* **Passage shown**:
Metalurh Komsomolske
- Full name: Football Club Metalurh Komsomolske
- Ground: Metalurh, Kalmiuske
- 2006: Amateurs, eliminated at qualifications

= FC Metalurh Komsomolske =

FC Metalurh Komsomolske was a Ukrainian professional football club from Kalmiuske, Donetsk Oblast, which at that time was known as Komsomolske. Later, after withdrawal from professional competitions, the club changed their name to Hirnyk.

In competitions of independent Ukraine, the club first appeared in 1994 during the 1994–95 Ukrainian Football Amateur League. The club was one of 15 teams from Donetsk Oblast that competed that season. Metalurh played in Group 5, one of the competition's six groups. With 41 points, Metalurh finished 10th out of 16 teams in Group 5. The team missed the next season, but returned for the 1996–97 Ukrainian Football Amateur League.

Just like 2 seasons before, Metalurh played in Group 5, but this time they placed 1st in the group. Hennadiy Vilihurin from Metalurh and Viktor Kuzyura (Avers Bakhmach) shared the top scorers title with 7 goals. Metalurh also played an additional game with Avers Bakhmach for 1st place in the group, since both teams were tied on points. Metalurh beat Avers in Kremenchuk 3:2 and qualified for the finals. The 1996–97 finals were held in Romny, Sumy Oblast. Metalurh were placed in one of the two groups, each of three teams. They placed last in the group and played against the team that placed last in the other group. Metalurh beat Pivdenstal Yenakieve 2:1. Nevertheless, all the final tournament participants were admitted to the next year's Second League competition (Third level).

* **Given problem A**:
Switch "colour" to "hue" in the records from their first line through the line containing "Screen at (296, 43): Screen -> Mouse", and leave everything else unchanged.

* **Dataset rows**:

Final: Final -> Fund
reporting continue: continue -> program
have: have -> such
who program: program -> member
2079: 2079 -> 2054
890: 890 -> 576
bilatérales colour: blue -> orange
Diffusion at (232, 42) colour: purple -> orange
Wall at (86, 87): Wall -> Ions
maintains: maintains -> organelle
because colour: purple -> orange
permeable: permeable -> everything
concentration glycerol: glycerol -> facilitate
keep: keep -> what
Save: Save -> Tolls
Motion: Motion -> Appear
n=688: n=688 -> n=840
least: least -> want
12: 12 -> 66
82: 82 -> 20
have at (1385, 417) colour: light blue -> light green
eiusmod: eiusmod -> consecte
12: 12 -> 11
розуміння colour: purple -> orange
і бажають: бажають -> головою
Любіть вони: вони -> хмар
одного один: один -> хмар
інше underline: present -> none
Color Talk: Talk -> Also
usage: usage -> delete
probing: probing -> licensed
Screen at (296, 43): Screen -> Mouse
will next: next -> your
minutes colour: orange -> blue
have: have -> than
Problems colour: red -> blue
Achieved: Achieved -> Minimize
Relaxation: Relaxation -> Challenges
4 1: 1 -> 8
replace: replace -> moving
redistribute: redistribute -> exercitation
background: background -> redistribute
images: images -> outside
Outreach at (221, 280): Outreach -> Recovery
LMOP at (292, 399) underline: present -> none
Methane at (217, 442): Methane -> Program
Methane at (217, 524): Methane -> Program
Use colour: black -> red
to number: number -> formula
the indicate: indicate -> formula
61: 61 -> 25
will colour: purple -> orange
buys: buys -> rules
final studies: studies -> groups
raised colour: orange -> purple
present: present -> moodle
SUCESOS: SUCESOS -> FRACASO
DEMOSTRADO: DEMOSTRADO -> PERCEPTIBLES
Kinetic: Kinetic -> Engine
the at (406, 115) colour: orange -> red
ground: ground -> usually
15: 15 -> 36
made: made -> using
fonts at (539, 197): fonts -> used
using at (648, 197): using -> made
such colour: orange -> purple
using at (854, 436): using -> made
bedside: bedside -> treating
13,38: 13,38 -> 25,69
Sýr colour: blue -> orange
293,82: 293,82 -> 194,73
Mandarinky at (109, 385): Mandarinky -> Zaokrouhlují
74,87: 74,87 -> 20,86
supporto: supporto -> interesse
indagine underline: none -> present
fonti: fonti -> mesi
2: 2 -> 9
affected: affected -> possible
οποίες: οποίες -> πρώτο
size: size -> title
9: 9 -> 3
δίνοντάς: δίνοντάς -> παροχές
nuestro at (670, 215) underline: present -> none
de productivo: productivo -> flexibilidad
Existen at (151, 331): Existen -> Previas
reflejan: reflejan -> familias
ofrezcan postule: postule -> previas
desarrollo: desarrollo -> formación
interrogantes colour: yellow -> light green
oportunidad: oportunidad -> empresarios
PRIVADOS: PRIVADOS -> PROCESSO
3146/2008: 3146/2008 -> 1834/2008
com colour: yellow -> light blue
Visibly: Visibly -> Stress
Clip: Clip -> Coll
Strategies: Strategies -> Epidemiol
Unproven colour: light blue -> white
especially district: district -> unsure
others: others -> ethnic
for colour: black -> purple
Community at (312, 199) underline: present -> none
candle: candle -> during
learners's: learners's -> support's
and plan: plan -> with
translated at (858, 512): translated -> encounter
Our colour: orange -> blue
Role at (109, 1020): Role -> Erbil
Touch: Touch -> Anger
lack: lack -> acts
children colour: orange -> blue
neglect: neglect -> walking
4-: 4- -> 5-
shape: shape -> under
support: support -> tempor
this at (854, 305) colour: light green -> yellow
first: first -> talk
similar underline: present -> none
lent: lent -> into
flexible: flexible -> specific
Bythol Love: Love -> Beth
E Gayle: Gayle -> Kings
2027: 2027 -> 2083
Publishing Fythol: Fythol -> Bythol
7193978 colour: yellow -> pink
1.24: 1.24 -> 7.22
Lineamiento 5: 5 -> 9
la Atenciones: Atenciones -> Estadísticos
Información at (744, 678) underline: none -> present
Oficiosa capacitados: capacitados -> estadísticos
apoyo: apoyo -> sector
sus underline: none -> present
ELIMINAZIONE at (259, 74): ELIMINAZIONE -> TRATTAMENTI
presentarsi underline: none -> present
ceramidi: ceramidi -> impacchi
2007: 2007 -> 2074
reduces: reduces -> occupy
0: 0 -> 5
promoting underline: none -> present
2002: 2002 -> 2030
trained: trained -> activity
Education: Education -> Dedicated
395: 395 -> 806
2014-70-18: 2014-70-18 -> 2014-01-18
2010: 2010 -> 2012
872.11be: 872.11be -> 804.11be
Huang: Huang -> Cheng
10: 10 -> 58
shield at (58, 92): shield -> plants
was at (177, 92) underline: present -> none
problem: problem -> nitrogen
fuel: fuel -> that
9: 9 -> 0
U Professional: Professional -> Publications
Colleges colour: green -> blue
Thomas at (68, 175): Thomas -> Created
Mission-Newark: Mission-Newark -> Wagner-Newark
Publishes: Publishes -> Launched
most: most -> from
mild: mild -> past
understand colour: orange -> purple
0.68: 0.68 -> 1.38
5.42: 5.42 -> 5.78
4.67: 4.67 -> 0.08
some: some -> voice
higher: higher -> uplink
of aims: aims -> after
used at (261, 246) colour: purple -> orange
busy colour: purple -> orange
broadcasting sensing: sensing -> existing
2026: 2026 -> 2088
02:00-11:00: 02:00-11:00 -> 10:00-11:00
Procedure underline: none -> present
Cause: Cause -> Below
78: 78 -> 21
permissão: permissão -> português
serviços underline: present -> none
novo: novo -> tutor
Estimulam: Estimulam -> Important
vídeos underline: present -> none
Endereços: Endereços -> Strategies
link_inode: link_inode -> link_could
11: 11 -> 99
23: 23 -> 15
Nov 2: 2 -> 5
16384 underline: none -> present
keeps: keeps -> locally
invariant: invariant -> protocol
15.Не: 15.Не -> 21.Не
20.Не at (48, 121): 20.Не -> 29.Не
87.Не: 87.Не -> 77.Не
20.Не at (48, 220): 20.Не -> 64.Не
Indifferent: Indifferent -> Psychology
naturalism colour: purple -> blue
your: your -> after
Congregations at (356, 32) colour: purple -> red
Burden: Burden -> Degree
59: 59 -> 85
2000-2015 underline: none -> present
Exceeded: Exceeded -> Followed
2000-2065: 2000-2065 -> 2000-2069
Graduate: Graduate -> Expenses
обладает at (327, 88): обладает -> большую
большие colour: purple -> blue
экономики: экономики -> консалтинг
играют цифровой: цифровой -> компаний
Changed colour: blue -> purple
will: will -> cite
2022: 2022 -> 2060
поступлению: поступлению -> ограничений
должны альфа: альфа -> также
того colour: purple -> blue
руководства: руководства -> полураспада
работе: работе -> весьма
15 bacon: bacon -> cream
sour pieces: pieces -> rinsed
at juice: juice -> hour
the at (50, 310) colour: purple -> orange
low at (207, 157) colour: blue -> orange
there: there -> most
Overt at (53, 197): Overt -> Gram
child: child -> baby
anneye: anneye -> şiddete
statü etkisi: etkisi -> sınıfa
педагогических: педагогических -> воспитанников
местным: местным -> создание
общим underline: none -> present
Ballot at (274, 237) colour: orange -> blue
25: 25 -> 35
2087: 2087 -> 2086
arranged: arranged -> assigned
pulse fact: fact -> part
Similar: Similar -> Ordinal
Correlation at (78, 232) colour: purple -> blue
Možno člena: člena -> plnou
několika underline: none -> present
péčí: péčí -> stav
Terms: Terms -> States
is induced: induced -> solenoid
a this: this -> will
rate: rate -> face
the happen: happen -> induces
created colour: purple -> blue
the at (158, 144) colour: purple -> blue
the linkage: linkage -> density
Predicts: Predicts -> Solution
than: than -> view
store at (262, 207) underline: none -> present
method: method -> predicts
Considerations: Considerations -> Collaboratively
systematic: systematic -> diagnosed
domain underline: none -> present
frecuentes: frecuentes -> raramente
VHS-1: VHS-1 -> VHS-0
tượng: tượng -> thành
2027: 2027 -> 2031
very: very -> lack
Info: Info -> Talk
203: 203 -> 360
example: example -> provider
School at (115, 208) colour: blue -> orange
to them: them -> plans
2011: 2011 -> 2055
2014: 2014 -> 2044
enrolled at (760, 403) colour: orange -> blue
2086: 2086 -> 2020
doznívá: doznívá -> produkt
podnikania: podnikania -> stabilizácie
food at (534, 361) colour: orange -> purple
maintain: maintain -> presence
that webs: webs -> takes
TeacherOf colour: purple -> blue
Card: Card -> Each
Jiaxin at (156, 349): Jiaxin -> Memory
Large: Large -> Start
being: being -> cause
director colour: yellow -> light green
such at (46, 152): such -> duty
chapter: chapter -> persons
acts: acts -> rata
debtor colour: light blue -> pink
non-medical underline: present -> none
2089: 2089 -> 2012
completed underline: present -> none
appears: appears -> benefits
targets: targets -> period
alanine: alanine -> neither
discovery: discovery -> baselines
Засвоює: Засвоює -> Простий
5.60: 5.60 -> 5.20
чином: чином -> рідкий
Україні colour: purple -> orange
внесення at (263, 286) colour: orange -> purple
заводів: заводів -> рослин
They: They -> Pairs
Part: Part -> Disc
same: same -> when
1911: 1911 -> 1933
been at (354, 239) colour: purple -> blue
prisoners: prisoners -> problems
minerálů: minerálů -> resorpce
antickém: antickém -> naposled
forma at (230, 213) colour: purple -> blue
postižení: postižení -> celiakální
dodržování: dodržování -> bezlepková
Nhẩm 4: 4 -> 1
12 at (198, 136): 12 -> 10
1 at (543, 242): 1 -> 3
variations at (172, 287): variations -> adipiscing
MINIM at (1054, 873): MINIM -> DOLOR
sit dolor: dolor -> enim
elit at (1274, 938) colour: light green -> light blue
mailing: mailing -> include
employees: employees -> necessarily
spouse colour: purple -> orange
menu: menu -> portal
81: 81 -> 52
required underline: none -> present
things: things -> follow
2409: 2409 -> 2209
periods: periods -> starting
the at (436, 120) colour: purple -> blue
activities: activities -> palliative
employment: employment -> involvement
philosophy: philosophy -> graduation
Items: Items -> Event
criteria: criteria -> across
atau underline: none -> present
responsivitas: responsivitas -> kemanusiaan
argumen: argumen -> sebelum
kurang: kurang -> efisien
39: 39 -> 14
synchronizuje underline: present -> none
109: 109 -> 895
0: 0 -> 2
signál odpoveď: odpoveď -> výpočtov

* **Given problem B**:
In the passage on FC Metalurh Komsomolske, where were the 1996–97 finals held?

* **Expected answer A**:
Final: Final -> Fund
reporting continue: continue -> program
have: have -> such
who program: program -> member
2079: 2079 -> 2054
890: 890 -> 576
bilatérales hue: blue -> orange
Diffusion at (232, 42) hue: purple -> orange
Wall at (86, 87): Wall -> Ions
maintains: maintains -> organelle
because hue: purple -> orange
permeable: permeable -> everything
concentration glycerol: glycerol -> facilitate
keep: keep -> what
Save: Save -> Tolls
Motion: Motion -> Appear
n=688: n=688 -> n=840
least: least -> want
12: 12 -> 66
82: 82 -> 20
have at (1385, 417) hue: light blue -> light green
eiusmod: eiusmod -> consecte
12: 12 -> 11
розуміння hue: purple -> orange
і бажають: бажають -> головою
Любіть вони: вони -> хмар
одного один: один -> хмар
інше underline: present -> none
Color Talk: Talk -> Also
usage: usage -> delete
probing: probing -> licensed
Screen at (296, 43): Screen -> Mouse

* **Expected answer B**:
Romny, Sumy Oblast.